◆ Excerpt to read
Click to reveal Trigger 3: Fitness Determination, Premedication, and Consent (discuss previous trigger first!)
Trigger 3: Fitness Determination, Premedication, and Consent
Investigations return: Hb 10.4 g/dL, WBC 14.2 × 10⁹/L, platelets 228. Na 131 mmol/L, K 3.2 mmol/L, creatinine 128 µmol/L, urea 12.1 mmol/L. Troponin I: 0.42 ng/mL (high sensitivity, ULN 0.034). Chest X-ray shows hyperinflated lung fields consistent with COPD; no consolidation or pneumothorax. The surgical team confirms the procedure cannot be safely delayed beyond morning. You must now complete the preoperative fitness document, prescribe premedication, and obtain informed consent from Mr. Varma, who is worried he 'might not wake up'. The operating list is at 08:00. It is now 21:30.
DISCUSSION POINTS
- Write a structured fitness determination statement for Mr. Varma. What conditions or caveats would you attach to your 'fit for urgent surgery' declaration?
- Prescribe appropriate premedication for Mr. Varma tonight and on the morning of surgery. For each agent, state the drug, dose, route, timing, and your specific rationale given his clinical profile — including the MH risk, COPD, and troponin elevation.
Group Task Assignments
Group 1: Collaborative Task
- Produce a one-page pre-anaesthetic assessment summary for Mr. Varma that covers: structured history (with medication perioperative plan), airway findings (Mallampati + other predictors), ASA classification with justification, investigation interpretation, fitness statement with conditions, anaesthetic plan highlights (including MH precautions), and premedication chart for tonight and morning.

◆ Task instructions
A. Using the case excerpt, explain why the fitness document, premedication, and consent have to be completed now.
B. Duplicate the case excerpt between "Click to reveal" and "is now 21:30.", inclusive.

◆ Dataset content
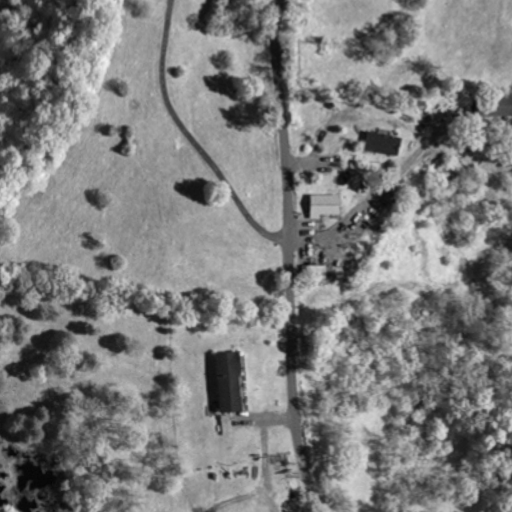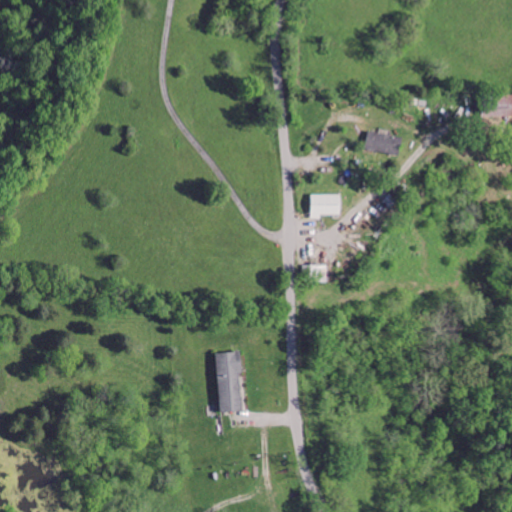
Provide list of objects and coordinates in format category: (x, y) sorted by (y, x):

◆ Solutions to the tasks
A. The surgical team has confirmed that the procedure cannot be safely delayed beyond morning. The operating list starts at 08:00, and it is already 21:30.

B.
Click to reveal Trigger 3: Fitness Determination, Premedication, and Consent (discuss previous trigger first!)
Trigger 3: Fitness Determination, Premedication, and Consent
Investigations return: Hb 10.4 g/dL, WBC 14.2 × 10⁹/L, platelets 228. Na 131 mmol/L, K 3.2 mmol/L, creatinine 128 µmol/L, urea 12.1 mmol/L. Troponin I: 0.42 ng/mL (high sensitivity, ULN 0.034). Chest X-ray shows hyperinflated lung fields consistent with COPD; no consolidation or pneumothorax. The surgical team confirms the procedure cannot be safely delayed beyond morning. You must now complete the preoperative fitness document, prescribe premedication, and obtain informed consent from Mr. Varma, who is worried he 'might not wake up'. The operating list is at 08:00. It is now 21:30.